Of course, we can amass social capital without resorting to alcohol, which has been known to damage social relationships as much as improve them.

In the 17th century, London's coffeehouses stimulated the minds of thinkers with their caffeine-laden drinks, but also served as social hubs. Unlike the examples we've explored already, these coffeehouses brought together people of different backgrounds and expertise, unifying them in their pursuit of ideas and truths. Thus, coffeehouses can be seen as the nurseries of the Enlightenment.

Relearning ancient lessons

The Field Museum archaeologists hope their research can help remind us the importance social institutions and cultural practices have in creating our common bonds, whether such institutions are BYOB or not.
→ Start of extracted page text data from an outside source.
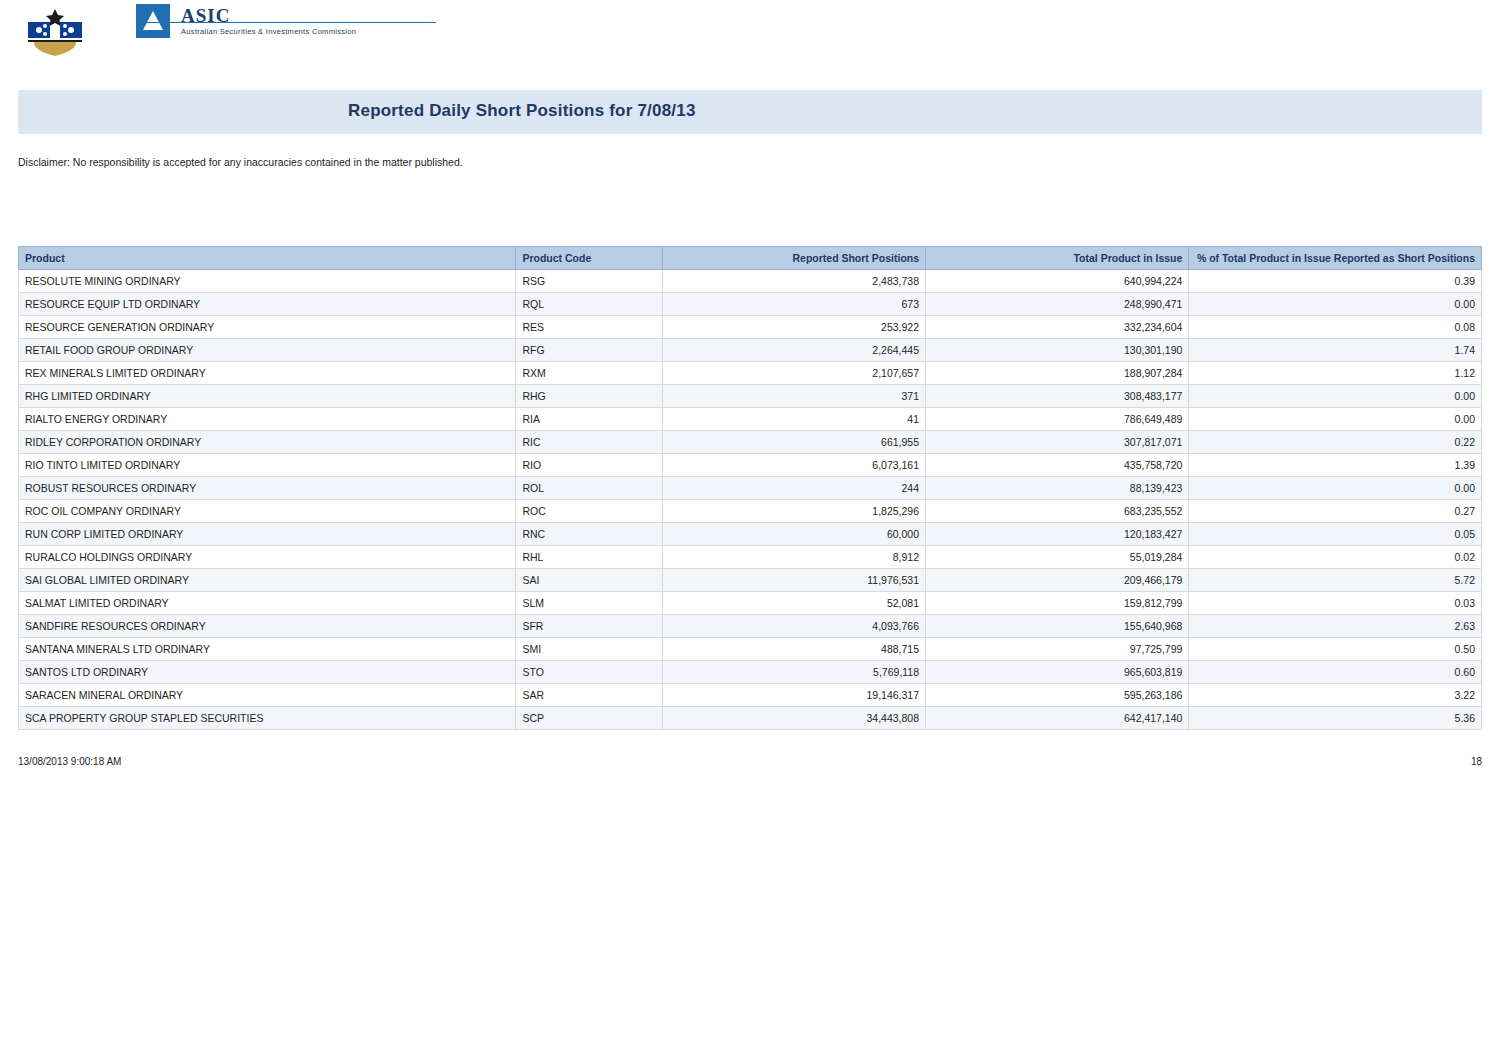ASIC
Australian Securities & Investments Commission
Reported Daily Short Positions for 7/08/13
Disclaimer: No responsibility is accepted for any inaccuracies contained in the matter published.
| Product | Product Code | Reported Short Positions | Total Product in Issue | % of Total Product in Issue Reported as Short Positions |
| --- | --- | --- | --- | --- |
| RESOLUTE MINING ORDINARY | RSG | 2,483,738 | 640,994,224 | 0.39 |
| RESOURCE EQUIP LTD ORDINARY | RQL | 673 | 248,990,471 | 0.00 |
| RESOURCE GENERATION ORDINARY | RES | 253,922 | 332,234,604 | 0.08 |
| RETAIL FOOD GROUP ORDINARY | RFG | 2,264,445 | 130,301,190 | 1.74 |
| REX MINERALS LIMITED ORDINARY | RXM | 2,107,657 | 188,907,284 | 1.12 |
| RHG LIMITED ORDINARY | RHG | 371 | 308,483,177 | 0.00 |
| RIALTO ENERGY ORDINARY | RIA | 41 | 786,649,489 | 0.00 |
| RIDLEY CORPORATION ORDINARY | RIC | 661,955 | 307,817,071 | 0.22 |
| RIO TINTO LIMITED ORDINARY | RIO | 6,073,161 | 435,758,720 | 1.39 |
| ROBUST RESOURCES ORDINARY | ROL | 244 | 88,139,423 | 0.00 |
| ROC OIL COMPANY ORDINARY | ROC | 1,825,296 | 683,235,552 | 0.27 |
| RUN CORP LIMITED ORDINARY | RNC | 60,000 | 120,183,427 | 0.05 |
| RURALCO HOLDINGS ORDINARY | RHL | 8,912 | 55,019,284 | 0.02 |
| SAI GLOBAL LIMITED ORDINARY | SAI | 11,976,531 | 209,466,179 | 5.72 |
| SALMAT LIMITED ORDINARY | SLM | 52,081 | 159,812,799 | 0.03 |
| SANDFIRE RESOURCES ORDINARY | SFR | 4,093,766 | 155,640,968 | 2.63 |
| SANTANA MINERALS LTD ORDINARY | SMI | 488,715 | 97,725,799 | 0.50 |
| SANTOS LTD ORDINARY | STO | 5,769,118 | 965,603,819 | 0.60 |
| SARACEN MINERAL ORDINARY | SAR | 19,146,317 | 595,263,186 | 3.22 |
| SCA PROPERTY GROUP STAPLED SECURITIES | SCP | 34,443,808 | 642,417,140 | 5.36 |
13/08/2013 9:00:18 AM 18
"This research is important because it helps us understand how institutions create the binds that tie together people from very diverse constituencies and very different backgrounds," Williams said. "Without them, large political entities begin to fragment and break up into much smaller things. Brexit is an example of this fragmentation in the European Union today. We need to understand the social constructs that underpin these unifying features if we want to be able to maintain political unity in society."

So, grab a beer or coffee or tea, spend some time together, and raise a glass. Just try not focus too much on whether your friend ordered Budweiser's swill or an overpriced, virtue-signaling microbrew IPA.